CEO de petroleira dos EUA afirma a Trump: investir na Venezuela é inviável
Presidente da ExxonMobil destaca entraves legais e comerciais para investimentos no setor petrolífero venezuelano
O presidente e CEO da ExxonMobil, Darren Woods, afirmou em reunião com o presidente dos Estados Unidos, Donald Trump, nesta sexta-feira (9), que investir atualmente no setor petrolífero da Venezuela é inviável.
“Se analisarmos as estruturas legais e comerciais vigentes hoje na Venezuela, veremos que o país é inviável para investimentos”, declarou Woods.
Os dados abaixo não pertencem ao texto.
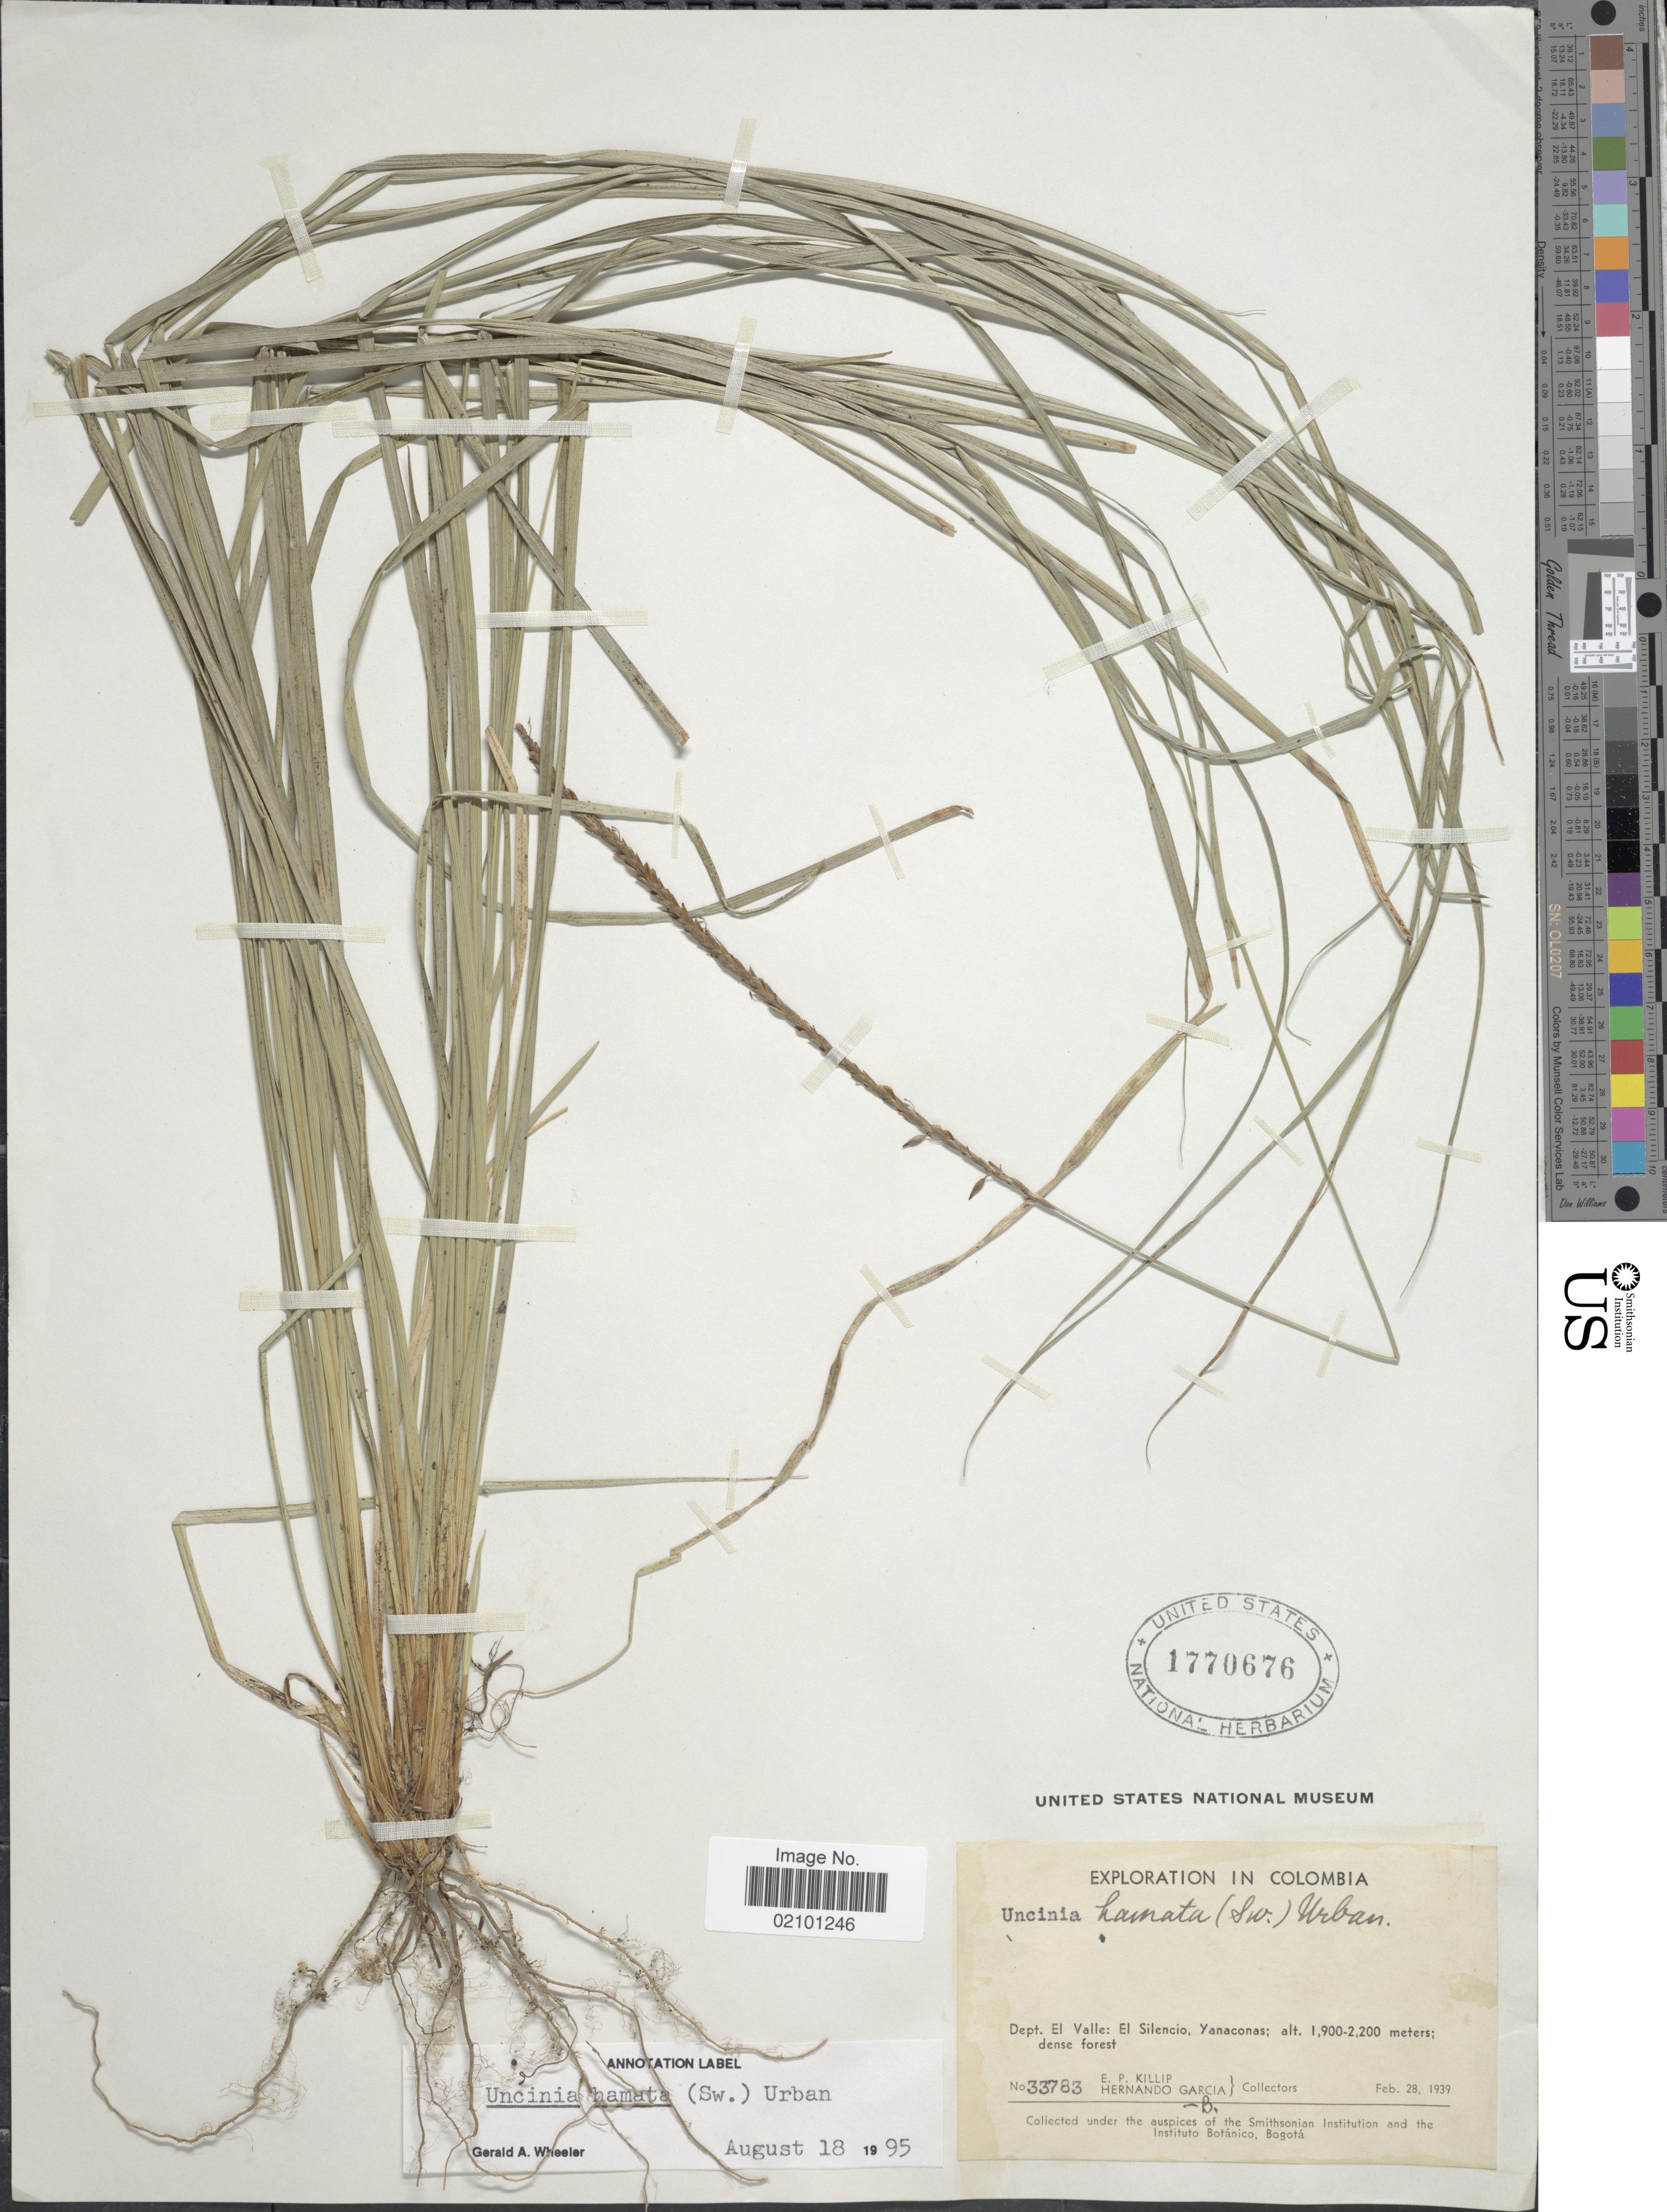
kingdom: Plantae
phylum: Tracheophyta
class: Liliopsida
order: Poales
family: Cyperaceae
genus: Carex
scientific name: Carex hamata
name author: Sw.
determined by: Strong, M. T., (US), Smithsonian Institution - National Museum of Natural History (UNITED STATES)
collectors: E. P. Killip & H. Garcia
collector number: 33783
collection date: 1939-02-28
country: Colombia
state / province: Valle del Cauca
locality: Dept. El Valle: El Silencio, Yanaconas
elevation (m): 1900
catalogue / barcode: US 1770676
O posicionamento foi divulgado em uma postagem na página oficial da ExxonMobil, maior empresa petrolífera dos Estados Unidos.
Entraves legais e comerciais
Woods ressaltou a Trump que, para tornar viável qualquer ação no país, seriam necessárias mudanças profundas nas estruturas comerciais e no sistema jurídico venezuelano.
“É necessário haver proteções duradouras para os investimentos, e as leis de hidrocarbonetos do país precisam ser alteradas”, reforçou o executivo.
Ao final da carta, Woods sinalizou que, caso o governo venezuelano ofereça garantias de segurança, a empresa estaria disposta a enviar uma equipe ao país.
“Acredito que podemos contribuir para levar o petróleo bruto venezuelano ao mercado e obter um preço justo, ajudando assim a melhorar a situação financeira do país”, disse.
Histórico e desafios
O presidente da ExxonMobil acrescentou que há confiança de que uma cooperação entre os governos dos EUA e da Venezuela possa viabilizar as mudanças necessárias.
“Com relação ao governo venezuelano, não temos opinião formada”, ponderou Woods, destacando que o maior desafio está relacionado à administração dos recursos.
“Eles são uma importante fonte de receita que ajuda a sustentar as pessoas das regiões onde atuamos. E tem que ser vantajosa para as pessoas. Precisamos ser bem-vindos lá — e ser bons vizinhos”, afirmou.
Woods também lembrou a Trump que a ExxonMobil entrou na Venezuela pela primeira vez na década de 1940 e saiu do país há 20 anos.
“Nossos bens foram confiscados lá duas vezes. Portanto, você pode imaginar que uma terceira entrada exigiria mudanças bastante significativas em relação ao que vimos historicamente aqui e ao que é a situação atual”, completou.